— MATERIAL FOR THIS TASK —
┏━━

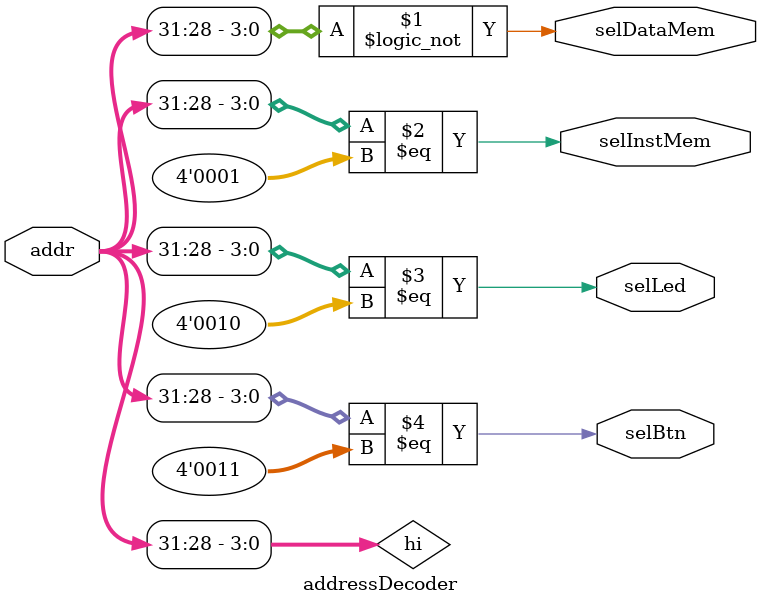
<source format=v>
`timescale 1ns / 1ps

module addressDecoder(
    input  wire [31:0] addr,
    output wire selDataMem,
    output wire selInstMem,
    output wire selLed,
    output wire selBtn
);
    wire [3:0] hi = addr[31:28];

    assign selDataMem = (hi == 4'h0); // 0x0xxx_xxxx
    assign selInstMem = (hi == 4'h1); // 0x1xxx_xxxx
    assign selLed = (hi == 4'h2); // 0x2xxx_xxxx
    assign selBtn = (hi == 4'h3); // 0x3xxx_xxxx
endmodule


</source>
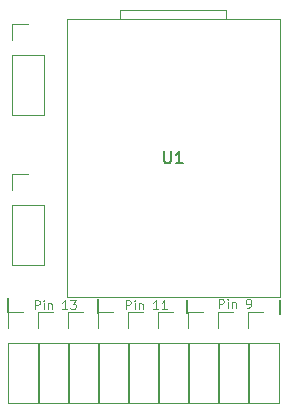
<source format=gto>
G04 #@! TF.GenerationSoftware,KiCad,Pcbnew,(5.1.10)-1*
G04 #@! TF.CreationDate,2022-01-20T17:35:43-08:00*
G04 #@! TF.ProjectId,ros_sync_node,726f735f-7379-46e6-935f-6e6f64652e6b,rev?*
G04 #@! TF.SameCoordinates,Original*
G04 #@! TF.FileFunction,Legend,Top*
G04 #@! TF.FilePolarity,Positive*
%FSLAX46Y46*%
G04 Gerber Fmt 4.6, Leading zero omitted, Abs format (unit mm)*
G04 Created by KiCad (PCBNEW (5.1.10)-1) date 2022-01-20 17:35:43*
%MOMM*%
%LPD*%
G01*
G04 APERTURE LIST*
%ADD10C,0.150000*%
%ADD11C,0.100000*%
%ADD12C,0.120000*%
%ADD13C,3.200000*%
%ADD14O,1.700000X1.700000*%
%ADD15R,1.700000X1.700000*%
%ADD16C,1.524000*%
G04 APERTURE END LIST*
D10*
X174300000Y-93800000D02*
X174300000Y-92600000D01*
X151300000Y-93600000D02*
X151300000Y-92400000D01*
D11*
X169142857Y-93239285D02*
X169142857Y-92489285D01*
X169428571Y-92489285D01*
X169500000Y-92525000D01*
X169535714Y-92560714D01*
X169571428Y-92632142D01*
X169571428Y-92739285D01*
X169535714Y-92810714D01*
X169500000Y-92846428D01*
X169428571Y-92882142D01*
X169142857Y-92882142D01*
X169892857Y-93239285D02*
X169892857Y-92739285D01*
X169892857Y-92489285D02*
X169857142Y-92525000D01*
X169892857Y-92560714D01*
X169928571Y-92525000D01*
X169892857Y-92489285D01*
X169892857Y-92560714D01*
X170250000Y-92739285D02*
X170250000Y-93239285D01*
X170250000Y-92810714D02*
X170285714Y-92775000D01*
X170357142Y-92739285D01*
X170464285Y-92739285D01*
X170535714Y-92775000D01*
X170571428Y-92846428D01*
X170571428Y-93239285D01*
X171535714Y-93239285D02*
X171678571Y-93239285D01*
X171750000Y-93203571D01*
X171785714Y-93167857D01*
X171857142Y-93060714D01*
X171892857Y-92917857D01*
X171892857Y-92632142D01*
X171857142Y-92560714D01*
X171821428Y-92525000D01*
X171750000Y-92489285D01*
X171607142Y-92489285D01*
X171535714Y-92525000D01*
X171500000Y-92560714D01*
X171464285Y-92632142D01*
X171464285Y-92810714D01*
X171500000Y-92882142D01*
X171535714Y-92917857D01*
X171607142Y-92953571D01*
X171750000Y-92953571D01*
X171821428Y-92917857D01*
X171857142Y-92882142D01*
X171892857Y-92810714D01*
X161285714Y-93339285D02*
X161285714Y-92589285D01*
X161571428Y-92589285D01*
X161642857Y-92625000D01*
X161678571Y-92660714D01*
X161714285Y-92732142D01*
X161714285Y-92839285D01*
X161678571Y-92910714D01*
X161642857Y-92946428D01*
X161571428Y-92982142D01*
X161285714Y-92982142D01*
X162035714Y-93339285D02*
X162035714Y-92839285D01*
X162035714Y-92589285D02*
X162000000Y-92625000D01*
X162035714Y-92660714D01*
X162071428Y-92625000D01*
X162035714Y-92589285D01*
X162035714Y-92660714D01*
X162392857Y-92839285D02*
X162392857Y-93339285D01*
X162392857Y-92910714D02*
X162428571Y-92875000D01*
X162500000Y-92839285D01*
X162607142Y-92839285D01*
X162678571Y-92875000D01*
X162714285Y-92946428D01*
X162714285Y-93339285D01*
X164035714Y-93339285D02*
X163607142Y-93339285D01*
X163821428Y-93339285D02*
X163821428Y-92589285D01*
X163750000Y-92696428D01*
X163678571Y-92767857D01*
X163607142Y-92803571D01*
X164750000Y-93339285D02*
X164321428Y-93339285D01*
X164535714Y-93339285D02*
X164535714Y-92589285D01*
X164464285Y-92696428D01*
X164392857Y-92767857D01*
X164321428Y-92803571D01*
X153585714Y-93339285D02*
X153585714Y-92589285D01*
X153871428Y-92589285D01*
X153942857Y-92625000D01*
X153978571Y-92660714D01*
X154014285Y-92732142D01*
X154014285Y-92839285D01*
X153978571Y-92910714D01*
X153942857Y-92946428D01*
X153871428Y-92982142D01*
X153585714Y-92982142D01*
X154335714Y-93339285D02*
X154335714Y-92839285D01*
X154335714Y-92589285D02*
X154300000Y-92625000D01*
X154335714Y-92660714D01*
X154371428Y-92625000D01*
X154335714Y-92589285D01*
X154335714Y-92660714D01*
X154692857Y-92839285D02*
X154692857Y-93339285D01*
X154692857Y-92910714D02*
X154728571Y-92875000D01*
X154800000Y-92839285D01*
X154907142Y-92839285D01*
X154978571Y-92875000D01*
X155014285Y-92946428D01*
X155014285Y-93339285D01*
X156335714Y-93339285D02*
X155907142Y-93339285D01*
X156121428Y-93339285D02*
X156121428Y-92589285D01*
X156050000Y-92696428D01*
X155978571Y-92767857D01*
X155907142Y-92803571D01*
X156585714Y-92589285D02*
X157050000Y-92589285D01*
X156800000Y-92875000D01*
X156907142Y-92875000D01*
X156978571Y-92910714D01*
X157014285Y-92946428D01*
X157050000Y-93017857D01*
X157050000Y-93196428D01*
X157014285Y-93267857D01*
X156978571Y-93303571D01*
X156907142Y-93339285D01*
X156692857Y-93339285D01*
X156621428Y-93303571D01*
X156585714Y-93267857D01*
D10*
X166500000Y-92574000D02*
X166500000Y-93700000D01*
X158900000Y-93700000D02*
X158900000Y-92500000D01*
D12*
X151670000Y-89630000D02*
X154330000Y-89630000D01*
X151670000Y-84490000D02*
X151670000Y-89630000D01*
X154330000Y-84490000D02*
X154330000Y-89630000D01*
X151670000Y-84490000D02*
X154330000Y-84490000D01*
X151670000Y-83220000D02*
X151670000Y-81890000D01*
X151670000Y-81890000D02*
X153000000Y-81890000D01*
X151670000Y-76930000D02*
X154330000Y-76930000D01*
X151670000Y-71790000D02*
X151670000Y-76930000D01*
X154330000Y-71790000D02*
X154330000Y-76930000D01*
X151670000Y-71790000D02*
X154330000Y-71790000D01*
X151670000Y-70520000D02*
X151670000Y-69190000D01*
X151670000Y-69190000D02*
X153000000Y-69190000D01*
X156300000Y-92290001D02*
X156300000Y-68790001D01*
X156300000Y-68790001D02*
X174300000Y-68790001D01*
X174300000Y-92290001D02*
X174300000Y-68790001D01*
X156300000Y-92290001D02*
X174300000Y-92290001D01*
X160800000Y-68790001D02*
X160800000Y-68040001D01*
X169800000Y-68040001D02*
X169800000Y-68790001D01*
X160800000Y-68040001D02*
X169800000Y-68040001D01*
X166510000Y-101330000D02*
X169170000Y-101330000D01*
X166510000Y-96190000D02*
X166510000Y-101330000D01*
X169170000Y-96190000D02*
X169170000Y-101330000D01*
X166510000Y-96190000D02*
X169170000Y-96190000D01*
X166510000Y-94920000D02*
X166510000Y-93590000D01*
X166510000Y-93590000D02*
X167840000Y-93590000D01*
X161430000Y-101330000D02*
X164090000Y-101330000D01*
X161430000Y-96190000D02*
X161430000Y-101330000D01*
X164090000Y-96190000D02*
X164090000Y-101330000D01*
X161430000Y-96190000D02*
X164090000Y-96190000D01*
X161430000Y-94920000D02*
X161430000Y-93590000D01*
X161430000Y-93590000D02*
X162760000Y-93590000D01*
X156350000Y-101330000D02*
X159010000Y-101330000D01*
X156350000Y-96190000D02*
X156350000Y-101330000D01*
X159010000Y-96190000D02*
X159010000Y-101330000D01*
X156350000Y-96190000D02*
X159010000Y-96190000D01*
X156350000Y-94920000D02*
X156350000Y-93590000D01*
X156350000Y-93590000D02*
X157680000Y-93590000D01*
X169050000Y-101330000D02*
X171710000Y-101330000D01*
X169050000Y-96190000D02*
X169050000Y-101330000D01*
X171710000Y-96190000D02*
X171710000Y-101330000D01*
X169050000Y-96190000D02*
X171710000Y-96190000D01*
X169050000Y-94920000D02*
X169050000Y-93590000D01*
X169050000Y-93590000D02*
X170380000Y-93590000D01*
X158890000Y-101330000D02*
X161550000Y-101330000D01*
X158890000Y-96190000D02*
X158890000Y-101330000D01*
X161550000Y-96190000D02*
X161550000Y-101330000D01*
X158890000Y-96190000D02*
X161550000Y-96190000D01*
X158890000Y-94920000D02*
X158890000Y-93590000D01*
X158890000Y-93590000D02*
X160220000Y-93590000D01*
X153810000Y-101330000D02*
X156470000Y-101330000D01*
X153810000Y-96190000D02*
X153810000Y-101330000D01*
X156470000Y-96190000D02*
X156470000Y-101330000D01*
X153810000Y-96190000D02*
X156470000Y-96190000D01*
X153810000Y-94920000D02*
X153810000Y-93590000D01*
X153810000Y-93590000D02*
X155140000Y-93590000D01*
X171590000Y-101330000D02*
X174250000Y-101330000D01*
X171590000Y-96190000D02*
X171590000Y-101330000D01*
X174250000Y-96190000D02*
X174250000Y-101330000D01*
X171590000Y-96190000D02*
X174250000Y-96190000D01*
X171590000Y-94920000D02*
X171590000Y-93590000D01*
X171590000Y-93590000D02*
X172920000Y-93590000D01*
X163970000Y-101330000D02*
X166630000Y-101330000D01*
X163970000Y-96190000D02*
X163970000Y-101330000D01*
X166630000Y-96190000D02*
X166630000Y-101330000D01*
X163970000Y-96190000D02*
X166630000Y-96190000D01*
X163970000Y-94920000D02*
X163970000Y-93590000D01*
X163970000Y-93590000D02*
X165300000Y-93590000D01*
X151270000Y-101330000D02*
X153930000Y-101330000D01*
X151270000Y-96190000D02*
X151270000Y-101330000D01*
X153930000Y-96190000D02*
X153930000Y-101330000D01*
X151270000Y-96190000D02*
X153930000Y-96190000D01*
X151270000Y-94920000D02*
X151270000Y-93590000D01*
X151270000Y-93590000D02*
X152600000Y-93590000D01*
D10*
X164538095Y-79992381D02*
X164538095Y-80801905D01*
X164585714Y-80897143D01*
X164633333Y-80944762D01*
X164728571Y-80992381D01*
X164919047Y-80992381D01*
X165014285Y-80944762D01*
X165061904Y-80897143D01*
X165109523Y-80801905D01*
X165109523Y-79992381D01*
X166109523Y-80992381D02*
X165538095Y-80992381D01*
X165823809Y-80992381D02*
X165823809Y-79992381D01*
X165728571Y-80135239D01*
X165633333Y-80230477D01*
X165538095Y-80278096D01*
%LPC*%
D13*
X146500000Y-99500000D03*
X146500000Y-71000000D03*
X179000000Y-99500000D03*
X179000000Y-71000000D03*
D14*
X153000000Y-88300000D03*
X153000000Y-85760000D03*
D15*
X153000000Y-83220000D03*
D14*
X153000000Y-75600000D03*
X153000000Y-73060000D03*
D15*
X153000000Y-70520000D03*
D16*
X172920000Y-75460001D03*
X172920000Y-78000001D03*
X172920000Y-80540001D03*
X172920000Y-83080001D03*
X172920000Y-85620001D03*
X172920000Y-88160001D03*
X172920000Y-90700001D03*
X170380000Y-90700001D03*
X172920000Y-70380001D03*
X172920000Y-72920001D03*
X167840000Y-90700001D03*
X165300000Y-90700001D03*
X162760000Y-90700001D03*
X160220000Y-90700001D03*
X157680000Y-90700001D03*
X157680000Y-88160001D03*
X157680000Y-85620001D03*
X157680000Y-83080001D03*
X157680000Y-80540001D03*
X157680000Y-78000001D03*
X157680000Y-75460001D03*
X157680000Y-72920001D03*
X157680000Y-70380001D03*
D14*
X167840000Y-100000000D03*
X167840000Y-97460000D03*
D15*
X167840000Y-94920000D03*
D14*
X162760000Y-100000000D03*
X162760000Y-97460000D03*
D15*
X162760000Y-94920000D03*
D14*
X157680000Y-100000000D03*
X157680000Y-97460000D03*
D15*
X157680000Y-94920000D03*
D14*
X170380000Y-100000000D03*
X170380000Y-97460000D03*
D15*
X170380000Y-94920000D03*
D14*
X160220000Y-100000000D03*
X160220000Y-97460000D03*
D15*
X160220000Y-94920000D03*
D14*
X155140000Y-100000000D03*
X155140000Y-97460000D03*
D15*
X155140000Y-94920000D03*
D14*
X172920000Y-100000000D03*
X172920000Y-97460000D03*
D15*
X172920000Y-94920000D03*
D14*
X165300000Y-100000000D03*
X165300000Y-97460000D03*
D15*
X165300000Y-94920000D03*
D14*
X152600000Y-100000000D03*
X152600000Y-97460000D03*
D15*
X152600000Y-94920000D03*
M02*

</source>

┗━━

— DIRECTIONS FOR THIS TASK —
Beginning at the line above that contains "X162500000Y-92839285D01*", return each line exactly through the line that contains "X164750000Y-93339285D02*", and no others.

— SOLUTION FOR THIS PROBLEM —
X162500000Y-92839285D01*
X162607142Y-92839285D01*
X162678571Y-92875000D01*
X162714285Y-92946428D01*
X162714285Y-93339285D01*
X164035714Y-93339285D02*
X163607142Y-93339285D01*
X163821428Y-93339285D02*
X163821428Y-92589285D01*
X163750000Y-92696428D01*
X163678571Y-92767857D01*
X163607142Y-92803571D01*
X164750000Y-93339285D02*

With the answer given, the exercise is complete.